Tuesday, 11 December 2012

Myth #3: We have the best hardware

We have the best hardware.  We have firewalls from more than one vendor.  We have anti-virus appliances at the gateway.  We have excellent logging capabilities.  We’ve just implemented a data loss prevention solution.  And we’ve had the smartest engineers hook it all up.  Of course we are secure, our vendors told us so!

If you go back to Myth #1, most of the businesses that suffered a data breach had the best hardware.  It didn’t stop the bad guys.

The Verizon 2012 Data Breach Investigations Report has some really enlightening statistics about the timing of data breaches.  Most compromises happened within minutes of initial attack, and data exfiltration happened within minutes of compromise.  But detection of the compromise didn’t happen for months, and containment took weeks after that.  And many of these breaches happened to companies with all the best hardware.

The thinking underpinning this myth is that as technology created the problem, it can also solve it.  As most of these technical systems are scoped, implemented and managed by capable technologists, they are unfortunately blind to the truth.  Information Security is a People Business.  It’s not about the technology.  It’s never been about the technology.

People are the easiest system to attack, and people can subvert any security control.  And much to the annoyance of the technologists, they can’t be patched, and they can’t be upgraded!

Hardware provides a solid platform, and without it security isn’t possible.  But policy, configuration and management trump functionality every time.  Many businesses focus too much on capex and so will overspend on the former, and underspend on the latter.

That makes this myth busted.

Phil Kernick Chief Technology Officer

Monday, 3 December 2012

Myth #2: We’ve outsourced our security

We don’t need to worry about security because we’ve outsourced it.  I’ve increasingly heard this from clients, so clearly many large businesses believe it to be true.  As this myth is quite pervasive, it needs more analysis: what do our clients mean by “security”, what do they mean by “outsourced”, and why have they taken this path?

Let’s start with outsourcing.  It’s one of the 10 year cycles in the IT industry: outsource non-core functions, then discover that they actually are core and bring them back in.  Wash, rinse and repeat.  For security this can make more business sense than for IT in general, as most businesses are not set up to support security 24×7, can’t retain the specialists they would need to do so anyway, and aren’t in the security business.  So outsourcing isn’t inherently a problem.

But maybe they aren’t talking about staff.  Maybe it’s just infrastructure that’s been outsourced.  The Cloud Security Alliance has an entire body of knowledge on how to do this well.  So having infrastructure managed by a third-party isn’t inherently a problem either.

So does having your security outsourced make you inherently more secure?  According to the Verizon 2012 Data Breach Investigations Report, the answer is no.  An organisation is just as likely to have had a data breach if the assets are managed internally as externally.  This is a disappointing result, but hardly surprising as managing IT is not the same as managing security.

What many businesses really think they are outsourcing is accountability for security, and that isn’t possible.  Businesses need to define their own security policy, and then select an outsourcer based on their capability to meet it, and then keep them honest.  Otherwise they end up with the outsourcers risk appetite, which might be quite different from their own.
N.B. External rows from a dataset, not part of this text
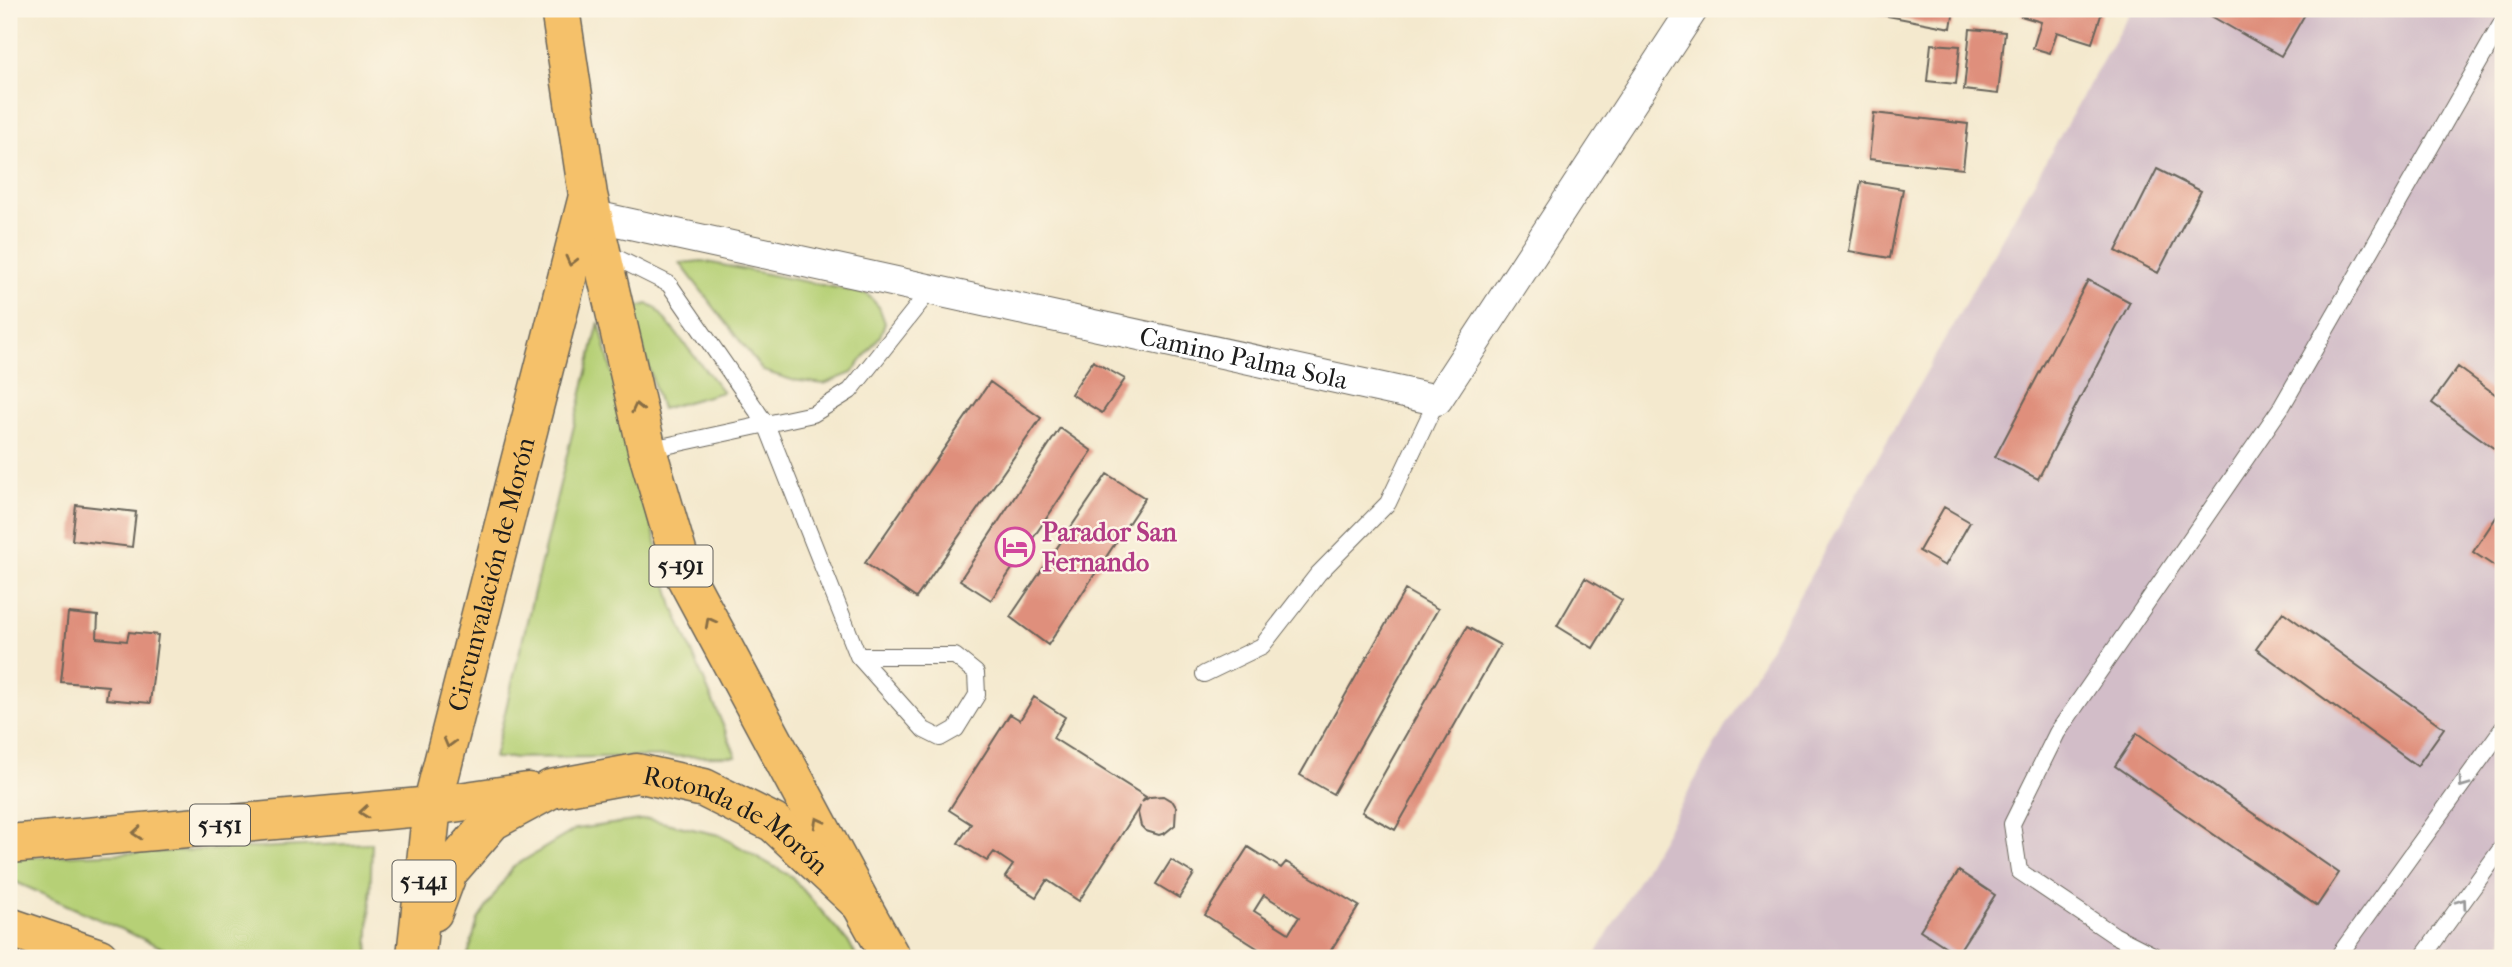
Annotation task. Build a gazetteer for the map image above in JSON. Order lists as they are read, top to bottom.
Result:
{
  "streets": {
    "main road": [
      "5-191",
      "Circunvalación de Morón",
      "5-151",
      "Rotonda de Morón",
      "5-141"
    ],
    "street": ["Camino Palma Sola"]
  },
  "crossings": [
    ["Camino Palma Sola", "Circunvalación de Morón"],
    ["Circunvalación de Morón", "5-151"],
    ["Circunvalación de Morón", "Rotonda de Morón"],
    ["5-151", "Rotonda de Morón"]
  ],
  "places": {
    "hotel": ["Parador San Fernando"]
  }
}
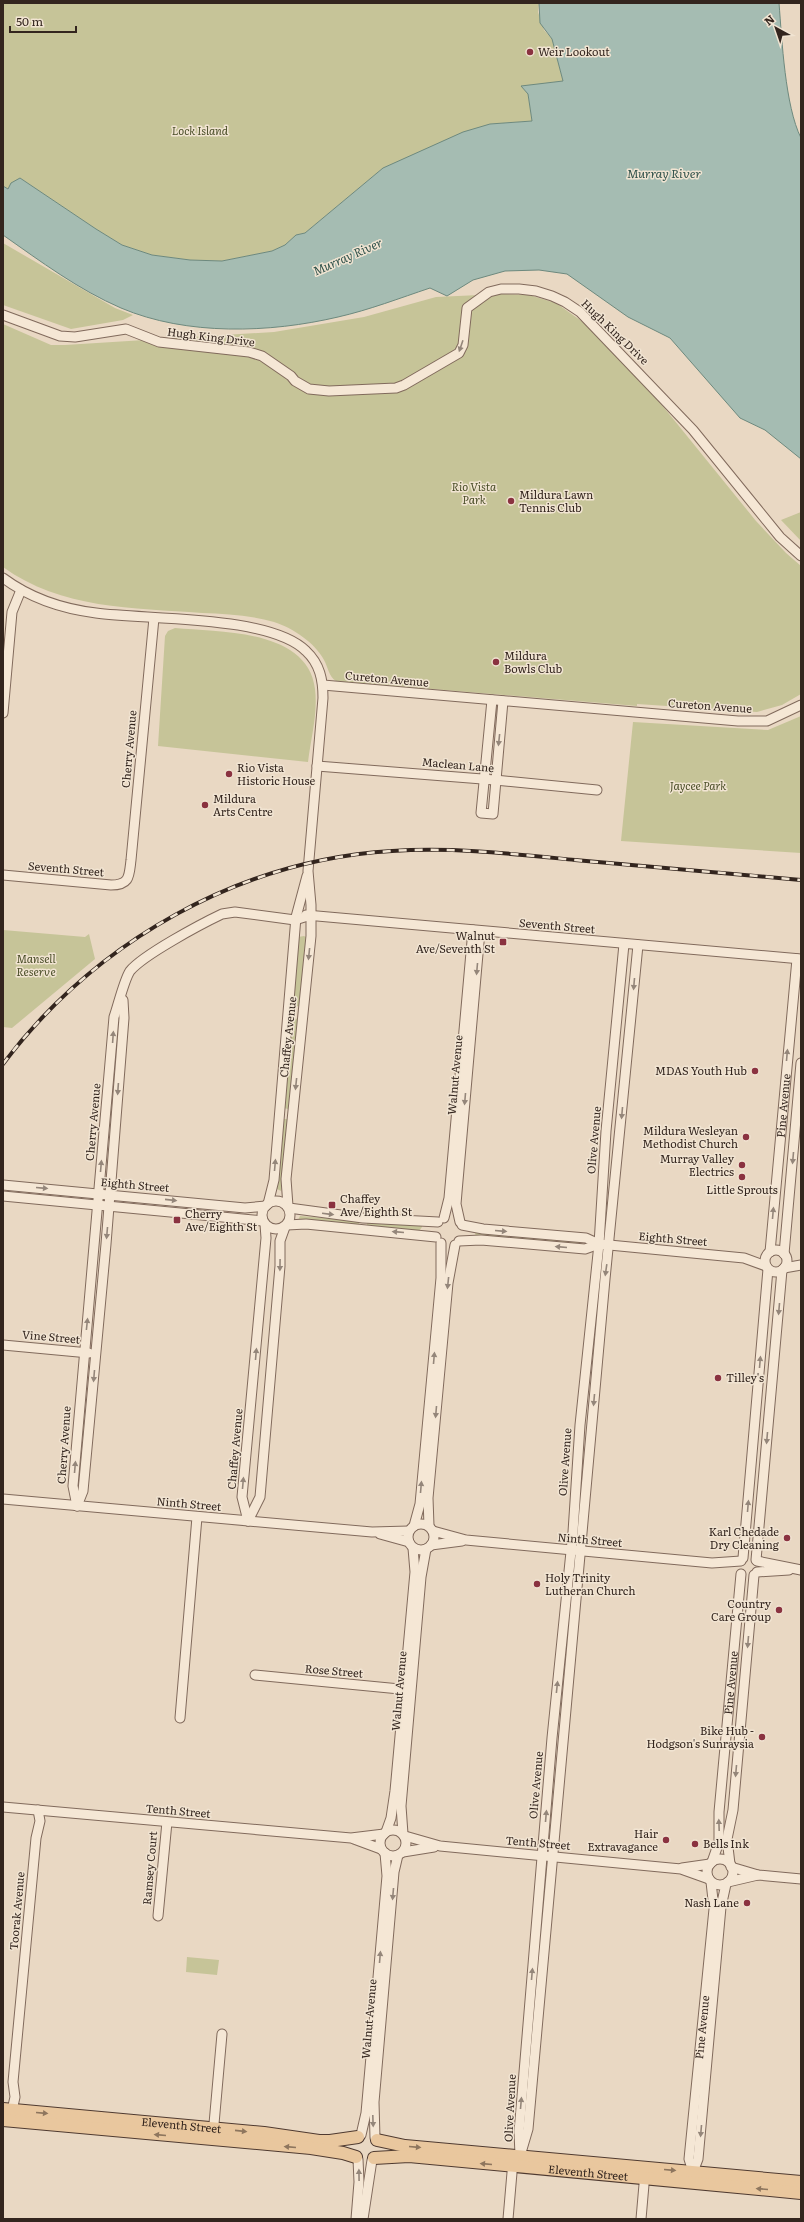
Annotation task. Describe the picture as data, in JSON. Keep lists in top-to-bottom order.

In the end, you really do get only what you pay for.  If your outsourcer is certified to an recognised international standard, such as ISO27001 then you will pay more, but you will get a secure result.  If you go down the cheap and cheerful route with security outsourcing, unfortunately you probably won’t end up either cheap or cheerful.

This myth is plausible, as it is possible to successfully outsource security, but it isn’t easy.